▶ [Detalhes da tarefa] Como continuaria o texto sobre as invasões francesas e a regência em Portugal, a partir da última frase apresentada?

Estamos a referir-nos ao período que abrange as invasões francesas (1807-1811) e do governo provisório que se instalou nessa altura até à Revolução de 1820. Nos dias que se sucederam à primeira invasão francesa (1807), liderada por Junot, as pilhagens praticadas pelos soldados franceses e espanhóis eram usuais; sendo o exército português transformado numa «Legião Lusitana» ao serviço de Napoleão. Em 1808 foi nomeada uma Junta Provisória presidida pelo bispo do Porto. É também neste ano que os soldados britânicos desembarcam na Galiza atravessando as fronteiras portuguesas em Julho para se defrontarem com os franceses nas batalhas da Roliça e do Vimieiro, forçando Junot a pedir um armistício. Em Setembro os franceses embarcam para França, levando consigo uma parte do saque.
A antiga regência que tinha sido nomeada por D. João VI foi restabelecida, mas agora sob a tutela do Marquês das Minas. Depois de voltar à ordem, o país prepara-se para enfrentar uma futura invasão, esta preparação defensiva ficou a cargo do general britânico William Beresford (março 1809), sendo eleito marechal-de-campo do exército português, governando o país até 1820.
Terminado o período das invasões francesas, Portugal fica sob o protetorado inglês e, simultaneamente, como uma colónia brasileira, pois a corte tinha-se mudado para o Rio de Janeiro a quando da primeira invasão francesa. A regência que se mantinha em Portugal seguia uma orientação absolutista, perseguindo todos aqueles que eram vistos como liberais. São estes acontecimentos que geraram descontentamento popular e que mais tarde levariam à revolução civil.

▶ [Itens fornecidos]

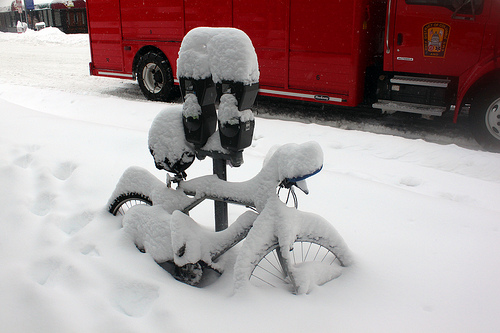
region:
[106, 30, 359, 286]
snow-covered bicycle leaning against a parking meter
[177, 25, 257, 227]
a black parking meter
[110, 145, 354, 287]
a bicyxle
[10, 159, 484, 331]
the sidewalk covered in snow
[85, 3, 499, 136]
a red fire engine in the road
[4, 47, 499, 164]
the road covered in snow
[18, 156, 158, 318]
footprints in snow beside the bike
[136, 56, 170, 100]
rear wheel of fire truck with chains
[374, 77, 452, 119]
silver colored metal steps to truck cab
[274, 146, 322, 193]
the bicycle handle bars covered in snow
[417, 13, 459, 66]
Emblem on the fire truck.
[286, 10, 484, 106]
Red truck parked on the street.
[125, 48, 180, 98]
Chains on the tire for better traction.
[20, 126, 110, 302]
Foot prints left by someone walking in the snow.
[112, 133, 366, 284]
Snow covered bike leaning against a meter.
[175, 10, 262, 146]
Snow covered parking meter.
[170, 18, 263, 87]
Six inches of snow has fallen.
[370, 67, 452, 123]
Silver steps leading into the truck.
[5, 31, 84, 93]
Tire track in the snow.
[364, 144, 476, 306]
Snow covering the street and sidewalk.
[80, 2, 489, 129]
a bright red city truck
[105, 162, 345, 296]
a bike buried in the snow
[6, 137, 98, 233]
footprints in the snow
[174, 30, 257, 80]
snow covering a parking meter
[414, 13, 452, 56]
a city logo on the truck door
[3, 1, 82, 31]
store fronts buildings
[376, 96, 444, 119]
a metal step on a truck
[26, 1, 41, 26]
a blue traffic sign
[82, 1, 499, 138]
A red firetruck in the snow.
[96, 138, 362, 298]
A bicycle covered in snow.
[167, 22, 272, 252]
A parking meter covered in snow.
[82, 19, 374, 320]
A bicycle and parking meter covered in snow.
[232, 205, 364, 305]
Only half of the bicycle wheel was visible in the snow.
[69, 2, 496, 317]
A firetruck is parked near a bicycle.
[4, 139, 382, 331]
Tracks in the snow near a bicycle.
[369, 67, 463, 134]
The steps of a firetruck.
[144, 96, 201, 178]
A bicycle helmet covered with snow.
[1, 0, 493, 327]
A bicycle waits for warmer days.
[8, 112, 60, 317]
The snow is the color white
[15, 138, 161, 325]
Tracks is the snow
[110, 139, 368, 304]
A bike in the snow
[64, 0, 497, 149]
A red truck parked on the street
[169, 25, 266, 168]
The parking pole on the sidewalk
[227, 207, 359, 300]
The front tire of the bike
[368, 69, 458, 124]
The steps on the truck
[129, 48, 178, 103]
The back tire of the truck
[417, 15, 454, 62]
The logo on the truck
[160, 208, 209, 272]
The pedal on the bike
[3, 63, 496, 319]
snow on the ground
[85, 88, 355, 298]
bike in the snow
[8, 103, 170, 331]
tracks in the snow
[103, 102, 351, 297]
snow on the bike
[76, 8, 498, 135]
truck on the road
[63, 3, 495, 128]
the truck is red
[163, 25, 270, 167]
snow on the parking meter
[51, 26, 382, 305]
bike next to car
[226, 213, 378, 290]
front tire of the bike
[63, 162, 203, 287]
back tire of bike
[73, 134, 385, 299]
bike covered in snow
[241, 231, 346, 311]
spokes on the bike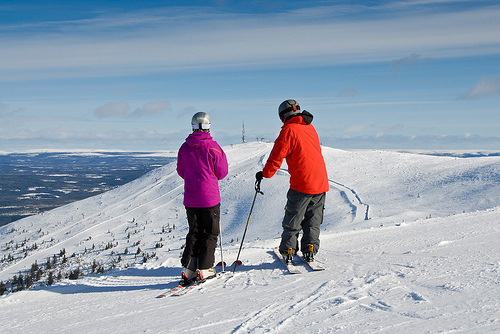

▶ [A resposta]
ANEXO II

Gomes Freire de Andrade nasceu a 27 de janeiro de 1757, em Viena, filho de Ambrósio Pereira Freire de Andrade e Castro, que colaborou na empresa do Marquês de Pombal contra os Jesuítas e embaixador de D. José I na Áustria, e da condensa Elisabeth von Schaffgostch. Após ficar órfão de pai, aos 17 anos, voltou com a mãe e a irmã para Portugal, onde se alistou no exército. Como militar realizou um percurso notável, destacando-se pela sua bravura e capacidade de liderança, do qual ilustramos alguns exemplos: em 1784, na Armada Real espanhola e sob as ordens de Carlos III, participou como guarda-marinha participou no bombardeamento de Argel; nos anos 1788-1789 serviu no exército da czarina Catarina II, sob o comando do príncipe Potemkine, na guerra contra a Turquia, sendo condecorado com a ordem de S. Jorge e promovido a tenente-coronel pela própria czarina. Entre 1808 e 1811 serviu na “Legião Portuguesa” (criada por Jean-Andoche Junot e chefiada por Gomes Freire e pelo Marquês da Alorna), que obedecendo à vontade de conquista de Napoleão Bonaparte, preparou a invasão à Rússia em 1811.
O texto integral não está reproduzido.